• ЧТО ТРЕБУЕТСЯ
Продолжите текст о том, как драконы древних мифов и легенд изображались змеями, и начните сразу после его последнего предложения.

• ФРАГМЕНТ ТЕКСТА
________________________

Интересно, что если сопоставить древние мифы и легенды о драконах с сохранившейся иконографией, отражающей эти мифы, то перед нами всегда оказывается змея, а не крылатый ящер, то есть гибрид крокодила с нетопырем. В древности змея — опасная и смертоносная — тем не менее почиталась. Нордические и германские народы дракона обозначали словом Вурм (Wurm, Wyrm, Orm), то есть — змей. Змеем (Orm) был дракон Фафнир, убитый Сигурдом (Зигфридом) — прототип дракона, ревностно стерегущего сокровище. Змеей была и Целебра, то есть Колубрина[30]. Наконец, змеем, а не ящером (как гласит Библия Тысячелетия[31]) является почитаемый вавилонянами апокрифический дракон бога Бела, которого (дракона!) пророк Даниил отравил пирожками, начиненными смолой, салом и шерстью. Змеем был убитый Аполлоном дельфийский Пифон. Да змеем же был и Апоп, побежденный первым драконоборцем — богом Ра.

________________________

• Данные с размеченными рамками
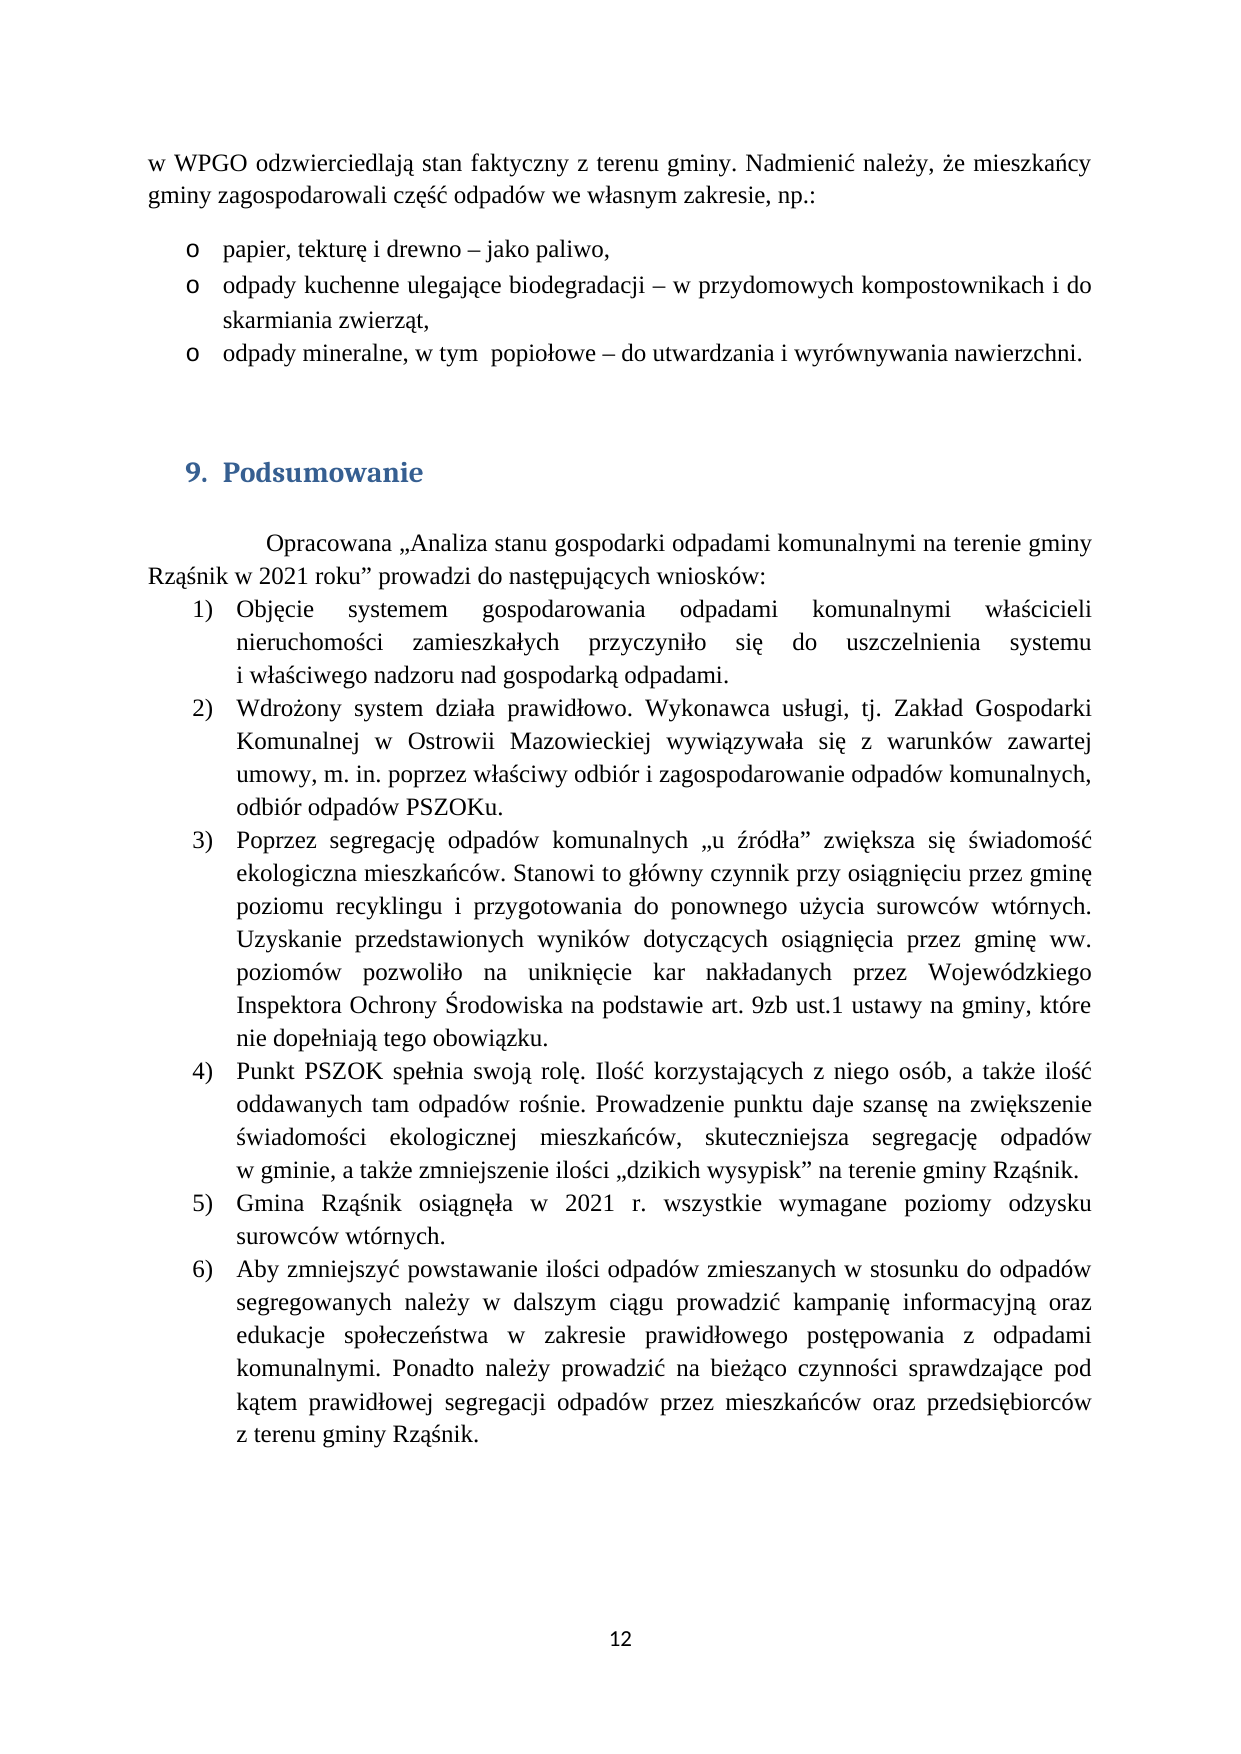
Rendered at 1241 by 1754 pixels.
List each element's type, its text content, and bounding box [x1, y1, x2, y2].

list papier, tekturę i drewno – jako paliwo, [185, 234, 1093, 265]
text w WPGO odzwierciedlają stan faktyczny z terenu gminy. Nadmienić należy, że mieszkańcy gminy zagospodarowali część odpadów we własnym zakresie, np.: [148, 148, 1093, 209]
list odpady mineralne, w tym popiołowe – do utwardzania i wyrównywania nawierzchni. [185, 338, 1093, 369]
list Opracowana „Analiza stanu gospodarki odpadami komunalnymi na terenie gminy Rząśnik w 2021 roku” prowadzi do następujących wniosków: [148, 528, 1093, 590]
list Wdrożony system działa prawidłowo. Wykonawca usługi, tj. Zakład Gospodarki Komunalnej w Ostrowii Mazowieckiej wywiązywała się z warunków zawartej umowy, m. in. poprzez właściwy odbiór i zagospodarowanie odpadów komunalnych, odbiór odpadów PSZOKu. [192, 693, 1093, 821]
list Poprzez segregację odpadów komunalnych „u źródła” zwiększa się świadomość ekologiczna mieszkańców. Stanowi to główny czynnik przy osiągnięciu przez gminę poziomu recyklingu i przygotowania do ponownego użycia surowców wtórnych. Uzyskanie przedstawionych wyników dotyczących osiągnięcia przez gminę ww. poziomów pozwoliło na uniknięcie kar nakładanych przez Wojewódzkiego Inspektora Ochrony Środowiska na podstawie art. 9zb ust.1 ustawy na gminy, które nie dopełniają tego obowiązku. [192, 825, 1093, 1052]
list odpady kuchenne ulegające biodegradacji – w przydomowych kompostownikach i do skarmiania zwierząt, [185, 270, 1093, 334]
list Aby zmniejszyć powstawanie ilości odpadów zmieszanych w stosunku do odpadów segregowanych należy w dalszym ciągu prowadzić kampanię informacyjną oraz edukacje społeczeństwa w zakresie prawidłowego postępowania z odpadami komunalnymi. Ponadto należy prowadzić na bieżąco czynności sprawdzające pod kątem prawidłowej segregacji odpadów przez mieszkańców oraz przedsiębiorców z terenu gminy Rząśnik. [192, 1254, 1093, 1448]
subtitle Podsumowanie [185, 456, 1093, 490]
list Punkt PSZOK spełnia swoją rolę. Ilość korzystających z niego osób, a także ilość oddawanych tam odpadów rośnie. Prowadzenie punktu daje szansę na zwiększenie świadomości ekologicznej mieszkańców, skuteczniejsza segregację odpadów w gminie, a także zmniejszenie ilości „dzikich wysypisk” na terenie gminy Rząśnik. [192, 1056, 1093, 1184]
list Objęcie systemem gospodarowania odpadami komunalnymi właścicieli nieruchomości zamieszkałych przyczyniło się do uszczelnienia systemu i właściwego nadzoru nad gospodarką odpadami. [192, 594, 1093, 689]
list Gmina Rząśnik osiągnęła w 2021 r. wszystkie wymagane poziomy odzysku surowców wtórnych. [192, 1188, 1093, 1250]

________________________

• ИТОГОВЫЙ РЕЗУЛЬТАТ
Лишь в средневековье дракон стал олицетворением сатаны, и как таковой должен был ужасать, а посему и изображать его следовало страшным. Поэтому в образе дракона собрали все самое худшее, что вызывает страх и отвращение: змеиные чешуи, ящериное и одновременно фаллическое тело ящерицы (ящериц и саламандр панически боялись), раздвоенный змеиный язык и ядовитую слюну, змеиный хвост, зубатую и ко всему этому в придачу извергающую огонь (конечно, адский) пасть, крылья нетопыря (которого тоже боялись). Короче говоря — сплошное зло, сплошная мерзость, сплошной ужас. Идентичную операцию впоследствии произвел Х.Р. Гайгер (H.R. Giger): создавая образ «Чужого», он собрал воедино все человеческие фобии.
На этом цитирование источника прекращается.